Roma, dal corrispondente
Sono giorni impegnativi per la politica USA. Dopo l’invito rivolto dai Repubblicani al premier israeliano Netanyahu a parlare davanti a Camera e Senato riuniti, adesso arriva la lettera inviata al leader iraniano. La missiva, che porta la firma di 47 senatori re della “destra americana”, consiglia ai vertici del Paese mediorientale di non siglare alcun accordo sul nucleare, considerando il fatto che il trattato potrebbe diventare carta straccia con l’avvento del prossimo presidente. Il tutto, e questo è il nodo del problema, senza alcuna considerazione di Obama, né tantomeno delle sue opinioni in merito.
Finora le critiche si erano limitate per lo più alla politica interna (immigrazione e Obamacare in primis) e, nonostante le distanze tra le vedute del Presidente e quelle dell’opposizione su temi quali Iraq, Afghanistan, Siria e ISIS fossero siderali, non si era arrivati mai ad una così aperta condanna pubblica dell’operato del comandante in capo delle forze USA in materia di politica estera.

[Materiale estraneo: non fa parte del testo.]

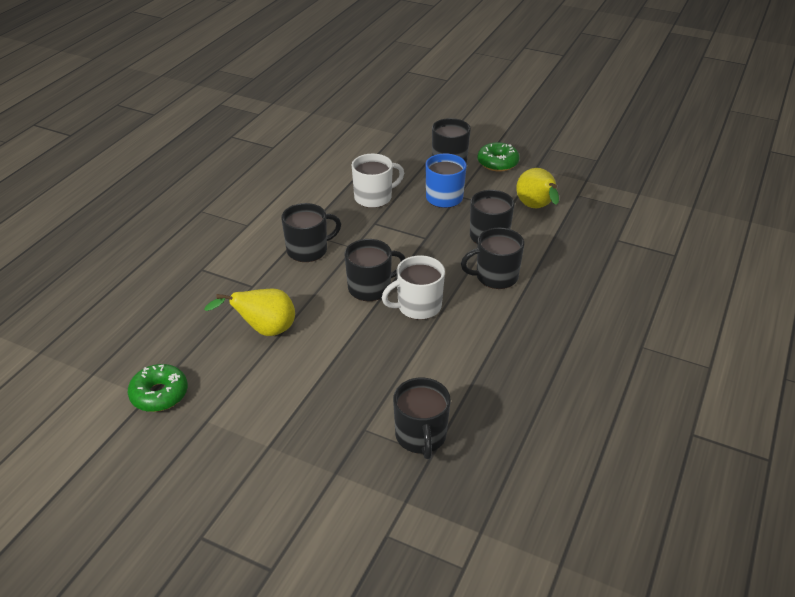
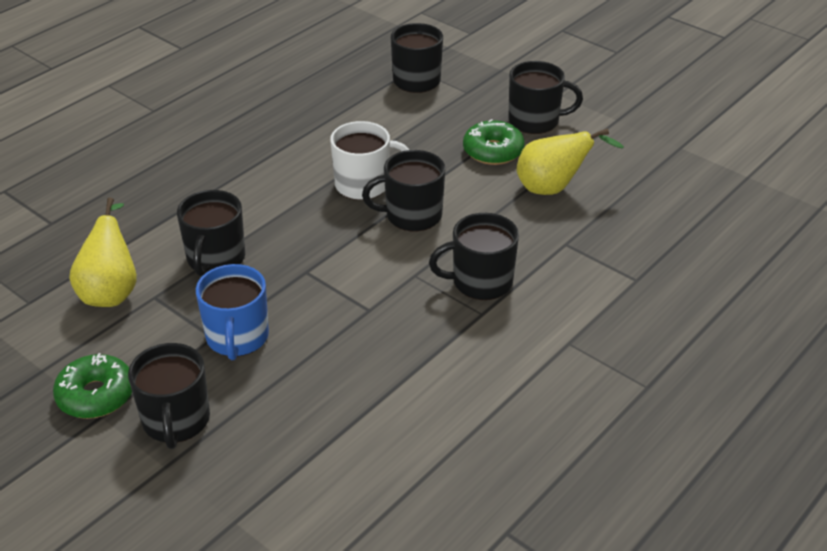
camera: 165 degrees left, 0 degrees up
green donut [128,364,188,412] -> green donut moved to [463,119,525,165]
white mug [352,154,404,208] -> none
black mug [461,228,524,289] -> black mug moved to [508,61,583,134]

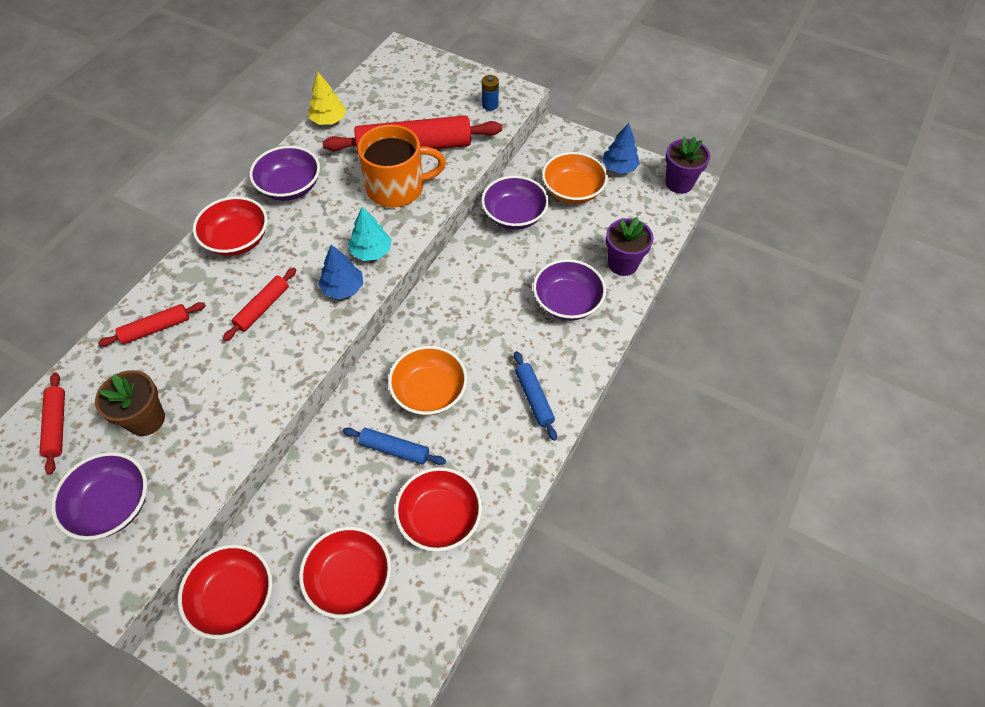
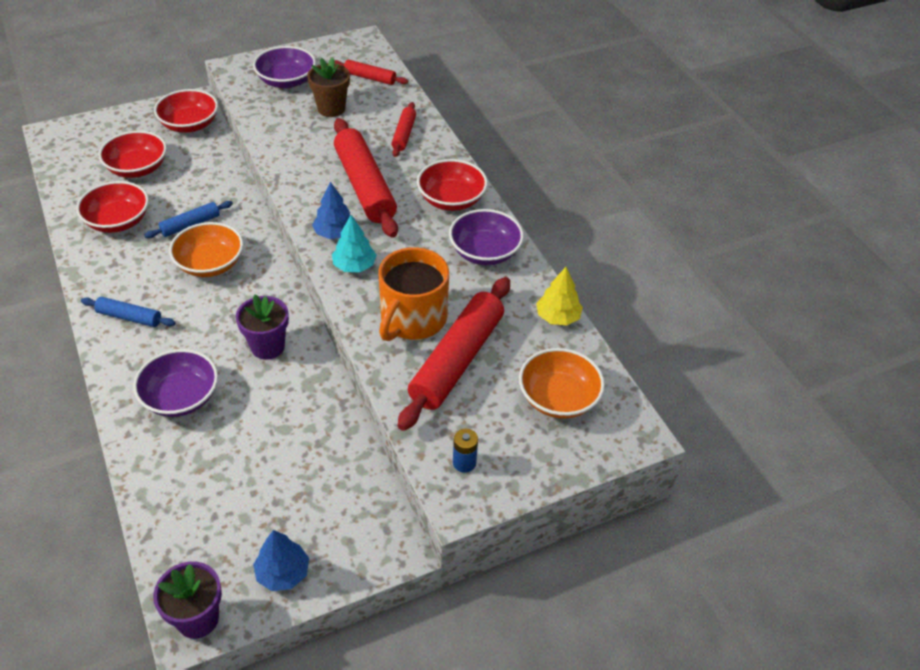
camera: 125 degrees right, 10 degrees down
red rolling pin [223,268,296,341] -> red rolling pin [334,118,398,238], size x1.99
purple bowl [481,176,549,230] -> none
orange bowl [542,152,608,204] -> orange bowl moved to [519,348,605,418]
purple flower pot [606,217,654,276] -> purple flower pot moved to [236,294,289,360]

Questa, poi, non si circoscrive soltanto ad una presa di distanza dall’operato politico, ma si configura come una vera e propria opera di commissariamento, con cui si cerca di incrinare l’affidabilità di Obama agli occhi del mondo e che, indirettamente, impatta in maniera negativa anche sull’immagine che gli USA trasmettono di sé all’esterno, in un momento non facile per la politica estera a stelle e strisce. Il caso ruota attorno all’accordo sul nucleare con l’Iran, di cui il presidente Obama è un grande fautore, così come gli altri paesi del 5+1, e che invece non sembra digeribile per repubblicani e, soprattutto, Tel Aviv.

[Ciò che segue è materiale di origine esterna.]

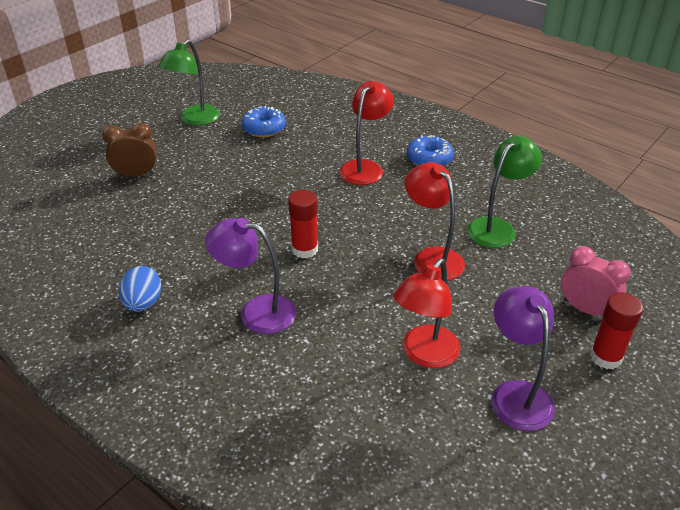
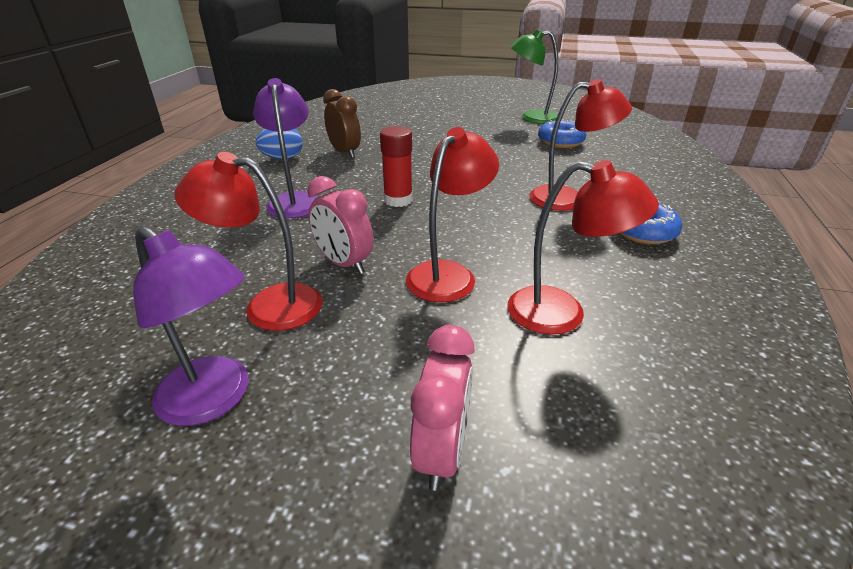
camera: 65 degrees right, 5 degrees down
brown clock [102,123,157,178] -> brown clock moved to [323,89,361,158]
green lamp [467,136,542,248] -> red lamp [507,160,659,335]
purple lamp [492,286,555,431] -> purple lamp turned 75 degrees clockwise [133,226,248,426]
red glue stick [590,293,643,369] -> none
none -> pink clock [307,176,374,274]

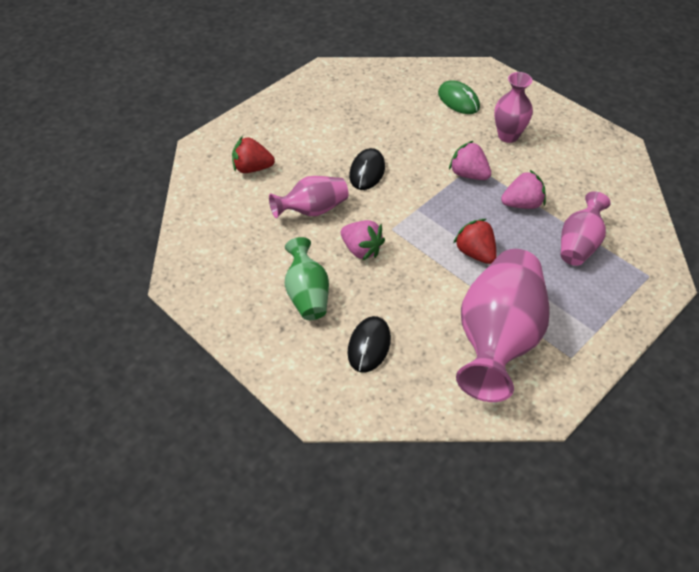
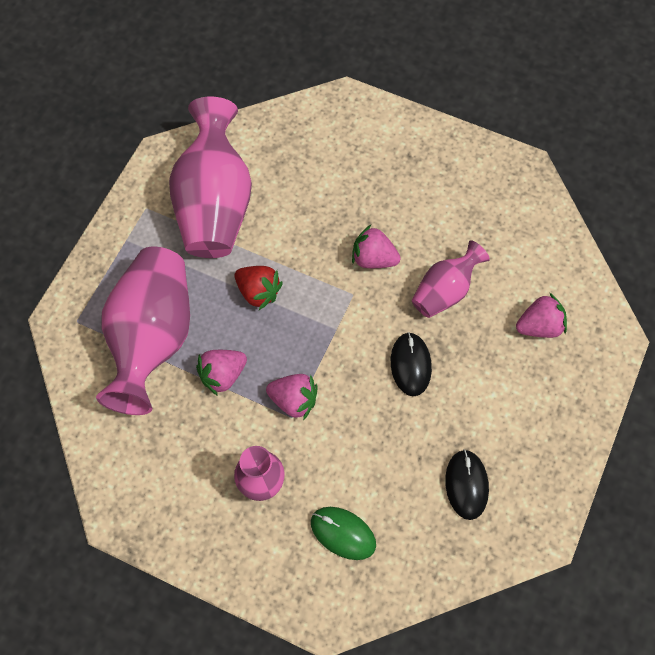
camera: 160 degrees right, 15 degrees up
red strawberry [232,136,275,173] -> pink strawberry [516,293,567,338]
green vase [285,237,329,320] -> none
black mouse [348,316,391,373] -> black mouse moved to [445,449,489,520]
pink vase [561,191,611,266] -> pink vase [96,247,190,415], size x1.85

Nel discorso tenuto da Netanyahu, a parte le parole di rito per il Presidente, è stato chiarissimo l’attacco diretto ad Obama e alla sua scelta di concedere il beneficio del dubbio a Teheran in cambio di – a detta dei detrattori – un impegno blando di non proliferazione della durata di 10 anni, ma quello che non si è visto durante questa requisitoria infiammata è stata l’alternativa credibile al cosiddetto “cattivo accordo”. Nel suo intervento, interrotto da frequenti e scroscianti applausi, al premier israeliano è difatti mancata la proposta che avrebbe dovuto sbancare il tavolo o quantomeno creare il ragionevole sospetto che qualcosa di diverso sarebbe possibile. Dichiarare che quanto allo studio è troppo poco e che l’unica alternativa sia la totale resa incondizionata della Repubblica Islamica, corrisponde ad affermare di non voler trovare alcun accordo. Davanti a questi presupposti, la strada intrapresa da Obama risulta di gran lunga più sensata e lungimirante. Tanto più che la posizione oltranzista non tiene conto né delle esigenze europee per una normalizzazione dei rapporti con un paese strategicamente importante come l’Iran in un periodo di relazioni problematiche con Russia e Nord Africa (principali fornitori energetici del vecchio continente), né del fatto che la politica portata avanti finora non ha sortito alcun beneficio e ancor meno è servita a tenere lontana Teheran dalla tecnologia nucleare.
Le preoccupazioni di Netanyahu e dei Repubblicani riguardo la sicurezza del popolo ebraico sono legittime e forse proprio per questo in molti si sarebbero aspettati qualche parola in più, riguardo il reale problema che minaccia la stabilità del Paese. La Palestina è una questione incombente nell’agenda di Tel Aviv molto più che l’Iran e gli ultimi avvenimenti testimoniano proprio come la tensione tra le due parti non accenni a scemare, a distanza ormai di mesi dalla fine del conflitto della scorsa estate.